More than 1.4 million children have been displaced by Boko Haram extremists operating in Nigeria’s Lake Chad region, but humanitarian funding for the crisis continues to fall short, the United Nations said yesterday Friday.
“With more refugees and not enough resources, our ability to deliver life-saving assistance on the ground is now seriously compromised,” said Manuel Fontaine, UNICEF’s regional director for West and Central Africa.
UNICEF has received less than a third of the $50.3 million it says it needs for humanitarian response across the region. And the number of displaced only continues to grow.
President Muhammadu Buhari has accorded the defeat of Boko Haram a top priority for his administration. The vast majority of the displaced children — 1.2 million of the total 1.4 million — are Nigerian, and were uprooted in the past five months, UNICEF said. More than half of the Nigerians are under the age of 5.
An estimated 265,000 displaced children are from Cameroon, Chad, and Niger, who have been uprooted as the extremists continue to operate across borders. A multinational task force backed by all four countries, with support from Benin, is working to battle Boko Haram, which upped its extremist offensive in the past two years as it razed villages and kidnapped children from their schools.

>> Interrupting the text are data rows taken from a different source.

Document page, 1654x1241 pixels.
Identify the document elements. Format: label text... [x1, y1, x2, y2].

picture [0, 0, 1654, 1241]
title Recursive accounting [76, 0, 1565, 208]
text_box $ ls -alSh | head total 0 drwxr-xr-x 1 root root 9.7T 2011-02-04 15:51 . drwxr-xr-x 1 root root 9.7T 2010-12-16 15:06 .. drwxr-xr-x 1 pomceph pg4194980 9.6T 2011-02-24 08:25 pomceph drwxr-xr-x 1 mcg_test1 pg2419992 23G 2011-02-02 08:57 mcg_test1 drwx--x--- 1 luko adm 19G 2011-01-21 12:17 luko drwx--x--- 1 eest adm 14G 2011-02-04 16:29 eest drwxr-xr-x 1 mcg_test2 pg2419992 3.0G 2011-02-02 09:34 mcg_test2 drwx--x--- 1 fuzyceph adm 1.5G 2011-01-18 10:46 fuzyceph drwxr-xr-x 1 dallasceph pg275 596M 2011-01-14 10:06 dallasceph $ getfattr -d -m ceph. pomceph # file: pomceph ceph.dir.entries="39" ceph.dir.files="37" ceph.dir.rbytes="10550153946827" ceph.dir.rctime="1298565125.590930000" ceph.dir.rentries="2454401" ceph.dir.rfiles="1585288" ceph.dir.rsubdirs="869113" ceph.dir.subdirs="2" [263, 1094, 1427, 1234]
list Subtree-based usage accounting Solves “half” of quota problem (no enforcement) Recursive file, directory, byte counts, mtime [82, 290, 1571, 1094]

Children who escape before they are recruited as soldiers, wives, or suicide bombers, are often left to fend for themselves in precarious conditions. UNICEF reported that 208,000 remain out of school and 83,000 do not have access to clean water. On top of that, 124,000 have not been vaccinated for measles, despite numerous outbreaks of the disease in camps for the displaced.
And according to Fontaine, these shortfalls are a direct result of humanitarian funding shortages in the region. “Without additional support, hundreds of thousands of children in need will lack access to basic health care, safe drinking water and education,” he said.